> DIRECTIONS:
**A)** Answer these from the SystemC post:
(i) Which file and line number does the error message report?
(ii) What type is declared for the input_ready port?
(iii) What does the code comment say the apply_relu flag does?
**B)** For each statement, say whether the SystemC post agrees with it:
(i) The error message recommends next_trigger() for SC_METHODs.
(ii) The bias is stored as a four-level nested vector.
(iii) The simulation is being written for a school homework.
**C)** Reproduce the part of the SystemC post that starts at "The Error Message" and ends at "Module Definition (Conv2d.h)".

> EXCERPTED TEXT:
SystemC Error with wait() in SC_THREAD: "wait() is only allowed in SC_THREADs and SC_CTHREADs"

I'm working on a convolutional neural network simulation using SystemC for a school homework. My code includes a module Conv2d with an SC_THREAD for the forward pass of a convolutional layer, which involves waiting for input readiness. When I invoke sc_start() to begin the simulation, I encounter an error related to the use of wait() within the SC_THREAD. The exact error message is:

The Error Message

Error: (E519) wait() is only allowed in SC_THREADs and SC_CTHREADs: 
        in SC_METHODs use next_trigger() instead
In file: ../../../src/sysc/kernel/sc_wait.cpp:94
make: *** [all] Error 1

despite the fact that I've clearly registered my forward pass function as an SC_THREAD. Here's the relevant part of my module definition

The Module Definition (Conv2d.h)

// Conv2d.h
#ifndef CONV2D_H
#define CONV2D_H

#include <systemc.h>

SC_MODULE(Conv2d) {
private:
    // Layer configuration parameters
    unsigned int in_channels, out_channels;
    unsigned int kernel_height, kernel_width;
    unsigned int stride_height, stride_width;
    unsigned int padding_height, padding_width;
    bool apply_relu;    // Apply ReLU activation after convolution

    // Feature map dimensions
    unsigned int input_feature_map_height, input_feature_map_width;
    unsigned int output_feature_map_height, output_feature_map_width;
    // unsigned int input_feature_map_size, output_feature_map_size;    // Calculated from the above parameters

    // Layer parameters
    std::vector<std::vector<std::vector<std::vector<float>>>> weights;
    std::vector<float> bias;

public:
    // Define the ports for the module
    // Assuming input_feature_map_size and output_feature_map_size are calculated outside this module
    // We need this since the number of ports have to be determined for the module prior to forward passes
    sc_vector<sc_fifo_in<float>> input_feature_map;     // FIFOS offers buffering and prevents race conditions, in case we need to run successive inference
    sc_vector<sc_fifo_out<float>> output_feature_map;
    sc_in<bool> input_ready; // Signal indicating input is ready
    sc_out<bool> output_ready; // Signal indicating output is ready

    // Constructor with configuration parameters
    SC_HAS_PROCESS(Conv2d);
    Conv2d(sc_module_name name)

> INFORMATION PROVIDED:
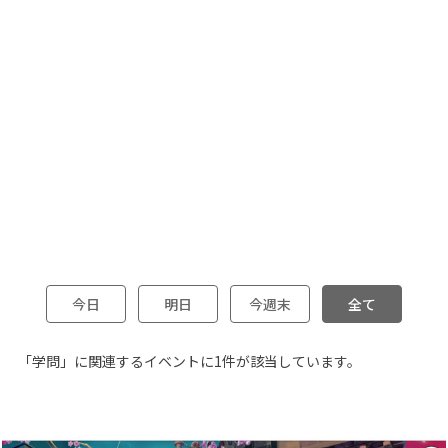
今日
明日
今週末
全て
「学問」に関連するイベントに1件が該当しています。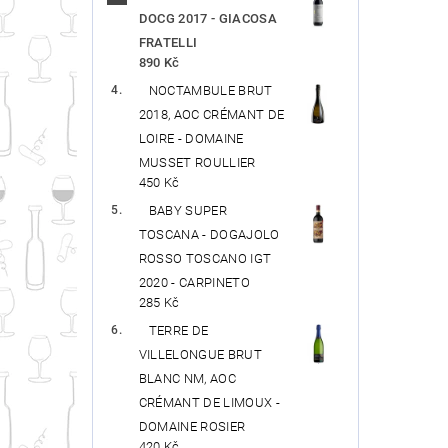
DOCG 2017 - GIACOSA
FRATELLI
890 Kč
NOCTAMBULE BRUT
2018, AOC CRÉMANT DE
LOIRE - DOMAINE
MUSSET ROULLIER
450 Kč
BABY SUPER
TOSCANA - DOGAJOLO
ROSSO TOSCANO IGT
2020 - CARPINETO
285 Kč
TERRE DE
VILLELONGUE BRUT
BLANC NM, AOC
CRÉMANT DE LIMOUX -
DOMAINE ROSIER
420 Kč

> SOLUTIONS BY TASK:
**A)**
(i) ../../../src/sysc/kernel/sc_wait.cpp, line 94
(ii) sc_in<bool>
(iii) It applies ReLU activation after convolution.

**B)**
(i) Yes: "in SC_METHODs use next_trigger() instead"
(ii) No: "std::vector<float> bias;"
(iii) Yes: "using SystemC for a school homework"

**C)**
The Error Message

Error: (E519) wait() is only allowed in SC_THREADs and SC_CTHREADs: 
        in SC_METHODs use next_trigger() instead
In file: ../../../src/sysc/kernel/sc_wait.cpp:94
make: *** [all] Error 1

despite the fact that I've clearly registered my forward pass function as an SC_THREAD. Here's the relevant part of my module definition

The Module Definition (Conv2d.h)